WHAT IS BEING ASKED –
Copy out the passage of the review of Power that opens with "Within its own" and closes with "under his control.", changing "minimalist" to "spare".

By comparison with the concurrent production of Henry V at the Olivier, which, given its strong overtones of Blair and the war against Iraq, turns Shakespeare's historical drama into a play for today, Power lacks contemporary urgency.

Within its own terms, though, the play is assured, witty and absorbing, and it is presented in a lucid, well-acted and amusingly minimalist production by Lindsay Posner. All but two of its 19 scenes are set in 1661, the year when Cardinal Mazarin died and the young Louis took over the government of France. In the course of the play, which ends a couple of years later, the king (appealingly played by Rupert Penry-Jones) loses his beginner's nerves and embarks on a course that will make him the absolute monarchs' absolute monarch, with grand plans for Versailles and a rigid code of etiquette, designed to keep the nobility under his control.

Ironically, it's the man who stands to lose most from Louis's absolutism who goads him furthest in that political direction. Constantly smoothing his moustache and exuding elegant sensuality in Robert Lindsay's generous, captivating performance, Nicolas Fouquet is the friend and financial wizard who has simultaneously shored up and ripped off the monarchy by raising loans at exorbitant interest, amassing a vast personal fortune in the process.

DATA EXTRACTS –

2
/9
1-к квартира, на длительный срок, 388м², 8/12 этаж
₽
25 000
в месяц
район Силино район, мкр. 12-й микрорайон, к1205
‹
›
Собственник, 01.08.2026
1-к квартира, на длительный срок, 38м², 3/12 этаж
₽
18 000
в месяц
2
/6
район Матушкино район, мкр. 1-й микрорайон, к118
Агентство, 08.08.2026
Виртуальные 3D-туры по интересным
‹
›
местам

RESPONSE TO THIS EXERCISE –
Within its own terms, though, the play is assured, witty and absorbing, and it is presented in a lucid, well-acted and amusingly spare production by Lindsay Posner. All but two of its 19 scenes are set in 1661, the year when Cardinal Mazarin died and the young Louis took over the government of France. In the course of the play, which ends a couple of years later, the king (appealingly played by Rupert Penry-Jones) loses his beginner's nerves and embarks on a course that will make him the absolute monarchs' absolute monarch, with grand plans for Versailles and a rigid code of etiquette, designed to keep the nobility under his control.